On the other hand, Raspal highlights the distinction between studies in IITs and coaching facilities.
"In IITs, students don't attend all the classes. Coaching is more competition-driven and study-based, so that students get good marks and achieve their goal of getting a seat in IIT or AIIMS," he said.
For example, IIT Bombay's Mood Indigo, which sees international bands and lakhs of attendees, is considered Asia's largest college festival. Then there is Rendezvous of IIT Delhi, Saarang of IIT Madras and IIT Kanpur's annual cultural festival Antaragni. IITs are more than just heads poring over books.
A coaching institute is ultimately designed around a single objective of helping students clear an entrance examination.

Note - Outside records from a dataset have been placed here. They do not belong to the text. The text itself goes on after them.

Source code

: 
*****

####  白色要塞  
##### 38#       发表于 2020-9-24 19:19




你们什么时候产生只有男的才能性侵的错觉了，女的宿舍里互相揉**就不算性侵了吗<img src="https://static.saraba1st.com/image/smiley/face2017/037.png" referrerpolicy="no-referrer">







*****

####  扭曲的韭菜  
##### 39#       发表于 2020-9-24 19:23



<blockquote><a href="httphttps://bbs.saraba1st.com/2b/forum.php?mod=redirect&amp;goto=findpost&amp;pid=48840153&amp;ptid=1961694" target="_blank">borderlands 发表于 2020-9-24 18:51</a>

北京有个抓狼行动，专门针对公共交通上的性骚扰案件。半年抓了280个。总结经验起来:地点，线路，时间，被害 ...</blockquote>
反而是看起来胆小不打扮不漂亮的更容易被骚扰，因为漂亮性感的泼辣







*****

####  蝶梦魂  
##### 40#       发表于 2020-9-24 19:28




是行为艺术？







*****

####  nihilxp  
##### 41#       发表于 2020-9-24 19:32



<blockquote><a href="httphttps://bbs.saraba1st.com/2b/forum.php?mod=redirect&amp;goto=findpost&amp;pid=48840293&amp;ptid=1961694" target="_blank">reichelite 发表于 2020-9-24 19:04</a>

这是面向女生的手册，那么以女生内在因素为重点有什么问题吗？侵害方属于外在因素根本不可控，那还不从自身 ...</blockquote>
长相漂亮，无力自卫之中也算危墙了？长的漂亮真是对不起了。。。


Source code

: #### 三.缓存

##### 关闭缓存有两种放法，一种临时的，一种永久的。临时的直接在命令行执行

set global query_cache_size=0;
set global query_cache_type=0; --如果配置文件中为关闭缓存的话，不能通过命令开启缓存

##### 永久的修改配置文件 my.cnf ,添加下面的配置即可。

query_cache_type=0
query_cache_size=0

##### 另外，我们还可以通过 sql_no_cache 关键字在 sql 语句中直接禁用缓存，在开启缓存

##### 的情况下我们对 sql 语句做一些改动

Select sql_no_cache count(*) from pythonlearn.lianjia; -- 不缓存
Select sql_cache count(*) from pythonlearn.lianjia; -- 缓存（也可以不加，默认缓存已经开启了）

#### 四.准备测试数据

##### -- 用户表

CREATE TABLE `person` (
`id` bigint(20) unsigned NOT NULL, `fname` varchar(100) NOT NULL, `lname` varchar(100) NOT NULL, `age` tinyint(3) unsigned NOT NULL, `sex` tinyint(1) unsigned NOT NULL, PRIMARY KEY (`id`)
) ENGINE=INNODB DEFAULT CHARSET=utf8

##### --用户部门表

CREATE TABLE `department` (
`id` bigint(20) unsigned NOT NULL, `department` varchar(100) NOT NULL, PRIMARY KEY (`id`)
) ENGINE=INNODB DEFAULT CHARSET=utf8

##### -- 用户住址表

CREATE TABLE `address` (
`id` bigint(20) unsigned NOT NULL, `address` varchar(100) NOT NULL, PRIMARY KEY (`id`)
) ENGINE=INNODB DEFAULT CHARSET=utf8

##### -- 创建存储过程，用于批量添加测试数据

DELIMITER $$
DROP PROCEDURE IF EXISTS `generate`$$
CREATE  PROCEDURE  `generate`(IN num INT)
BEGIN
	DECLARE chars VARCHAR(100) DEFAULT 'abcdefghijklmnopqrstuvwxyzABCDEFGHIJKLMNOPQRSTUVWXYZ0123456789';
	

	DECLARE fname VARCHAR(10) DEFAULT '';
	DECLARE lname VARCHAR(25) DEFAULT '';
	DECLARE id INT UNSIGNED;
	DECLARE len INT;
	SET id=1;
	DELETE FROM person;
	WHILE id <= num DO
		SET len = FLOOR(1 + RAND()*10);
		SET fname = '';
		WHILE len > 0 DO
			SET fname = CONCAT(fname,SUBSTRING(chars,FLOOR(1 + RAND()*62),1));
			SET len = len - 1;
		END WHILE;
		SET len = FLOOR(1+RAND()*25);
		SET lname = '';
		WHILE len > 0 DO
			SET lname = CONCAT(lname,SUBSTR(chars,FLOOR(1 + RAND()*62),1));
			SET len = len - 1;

An IIT is designed around higher education, research, innovation, entrepreneurship, student life, and intellectual exploration.
One prepares students to enter the system. The other is the system itself.
SIKAR AND KOTA: THE CITIES CITY BUILT AROUND ASPIRATION
Perhaps the most remarkable aspect of both Sikar and Kota is not the coaching institutes themselves but the cities that have grown around them.
Roads, hostels, transport services, stationery shops, cafeterias, rental markets, and entire neighbourhoods revolve around student life and exam cycles.
Educational brands have become as visible as corporate companies. Their logos dominate intersections. Their colours mark neighbourhoods. Their success stories shape local conversations.
For decades, university towns were built around institutions that produced graduates. Sikar and Kota have created cities built around institutions that prepare students to get into India's top engineering and medical institutes.
That is why the IIT comparison with Sikar and Kota's centres continues to resonate. Not because coaching centres have become IITs. But because they have evolved into something that would have been difficult to imagine a generation ago—educational mini-cities whose influence extends beyond classrooms and whose presence shapes the identity of entire cities. For lakhs of students from small towns and villages, these are the IITs before the IITs.